DATA TO PROCESS:
※ ※ ※
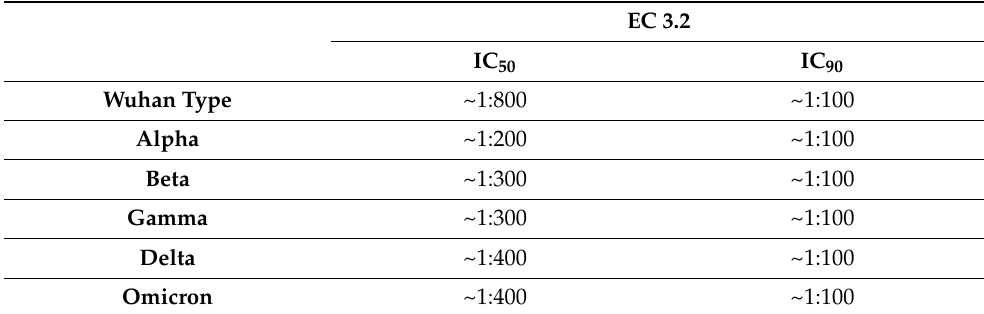
Table 2. IC 50 and IC 90 values of EC 3.2 against SARS-CoV-2 Wuhan type and VoCs in Calu-3 cells.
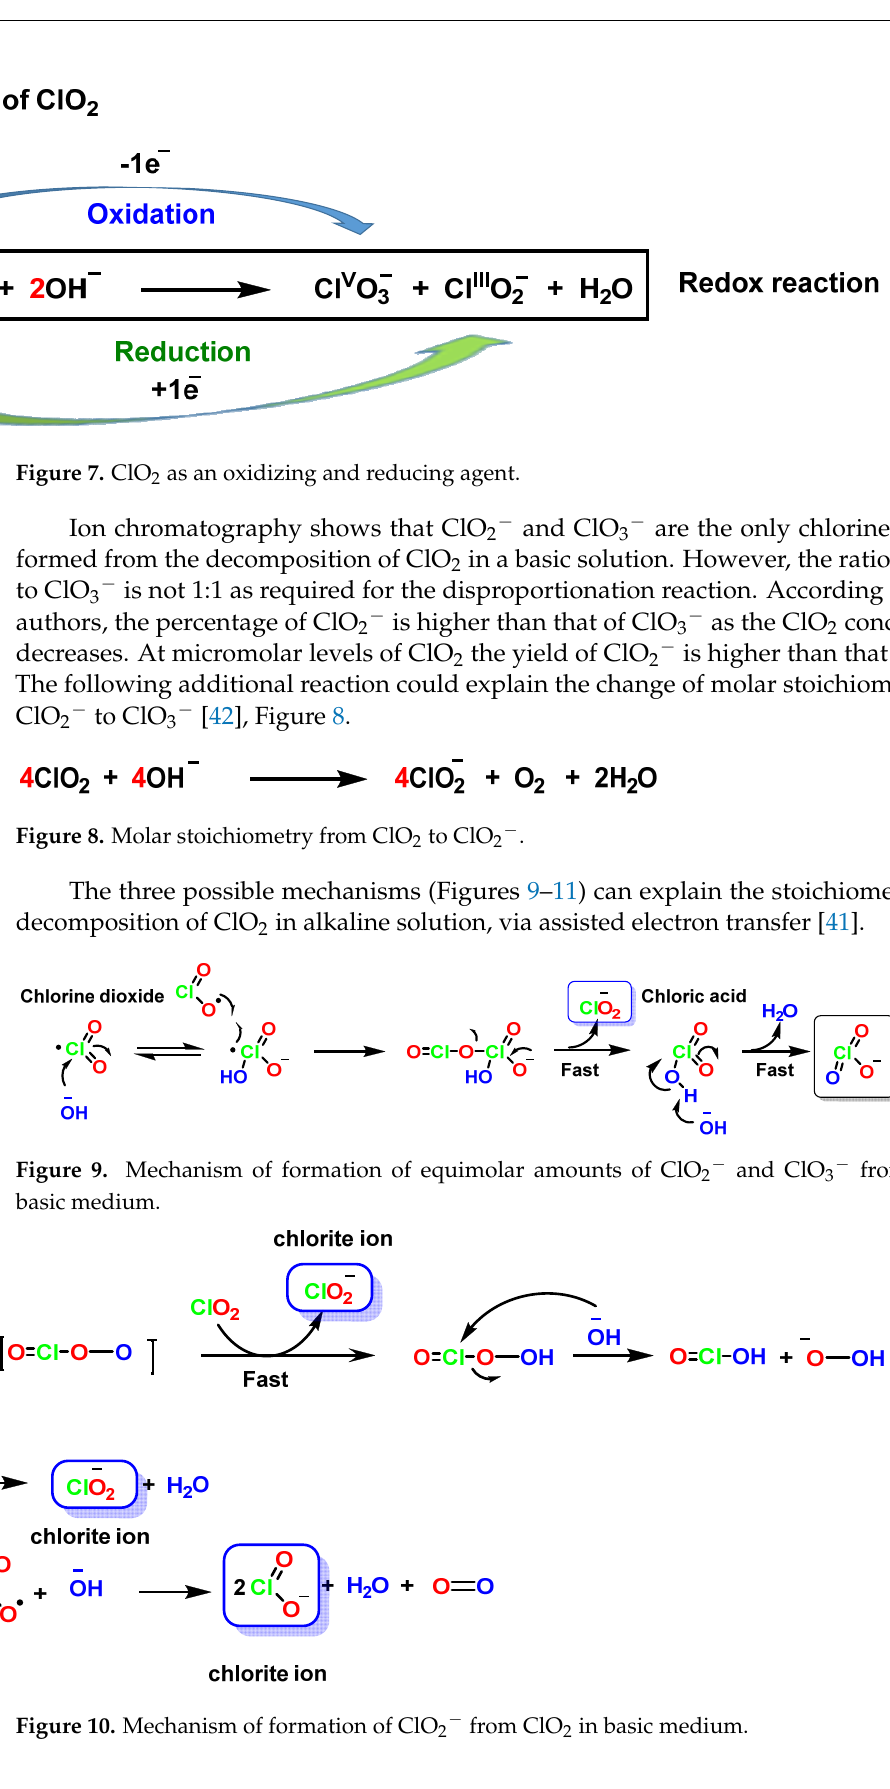
Figure 11. Mechanism of the formation of equimolar amounts of ClO 2 − and ClO 3 − from Cl 2 O 4 in basic medium. The distribution of chlorine dioxide decomposition products in a basic solution changes as the ClO 2 concentration decreases. While disproportionation reactions giving equal amounts of ClO 2 − and ClO 3 − dominate the stoichiometry at millimolar or higher ClO 2 levels, the ratio of ClO 2 − to ClO 3 − formed increases significantly at micromolar levels of ClO 2 [42]. The kinetic evidence shows three concurrent pathways that show a first order de ‐ pendence on [OH − ] but have a variable order on [ClO 2 ]. Pathway 1 is a disproportionation reaction that is first order in [ClO 2 ], Figure 12. Figure 12. First order disproportionation reaction in [ClO 2 ]. Pathway 2, a previously unknown reaction, is also first order in [ClO 2 ] but forms ClO 2 − as the only chlorine ‐ containing product. Pathway 2 is attributed to the attack of OH − on an oxygen atom of ClO 2 leading to intermediate peroxide intermediates and producing ClO 2 − and O 2 as products. This pathway is important at low levels of ClO 2 , Figure 13. Figure 13. Pathway 2 is also first order in [ClO 2 ] but forms ClO 2 − as the only chlorine ‐ containing product.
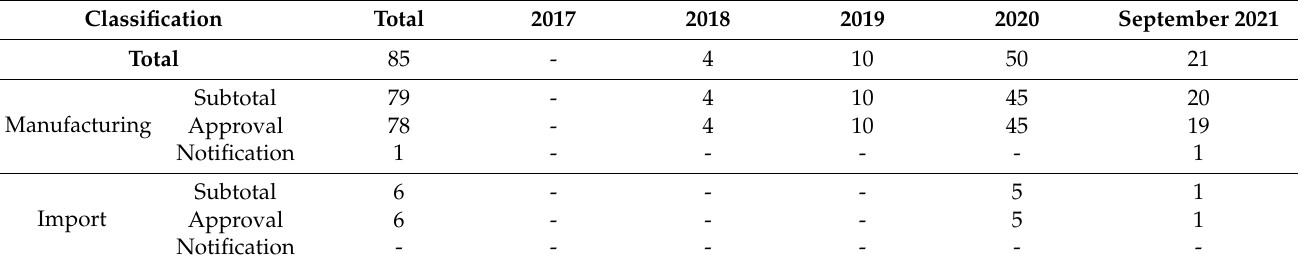
Table 3. Approval status of AIMDs in the Republic of Korea.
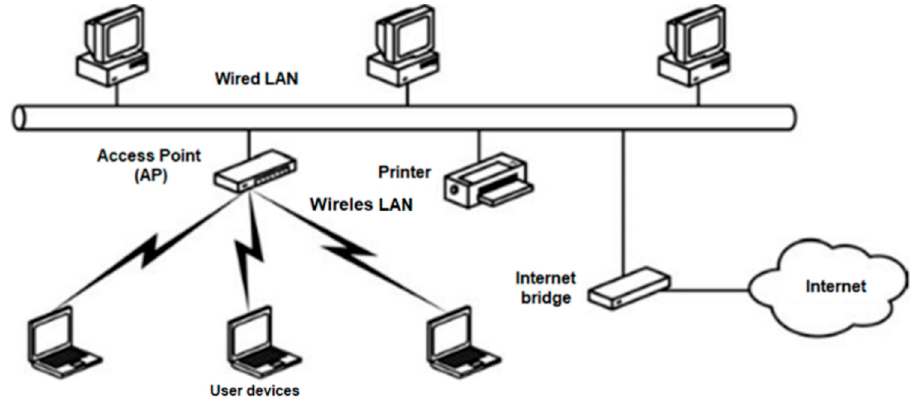
Figure 5. LAN network.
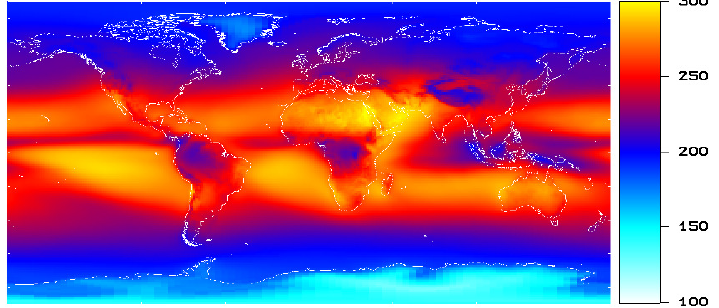
Figure 1. 2001–2017 mean all-sky CERES OLR. The scale is in W/m 2 .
※ ※ ※
TASK TO COMPLETE:
Your answer should consist of copies of the lines above that include the string "Table".

YOUR RESPONSE:
Table 2. IC 50 and IC 90 values of EC 3.2 against SARS-CoV-2 Wuhan type and VoCs in Calu-3 cells.
Table 3. Approval status of AIMDs in the Republic of Korea.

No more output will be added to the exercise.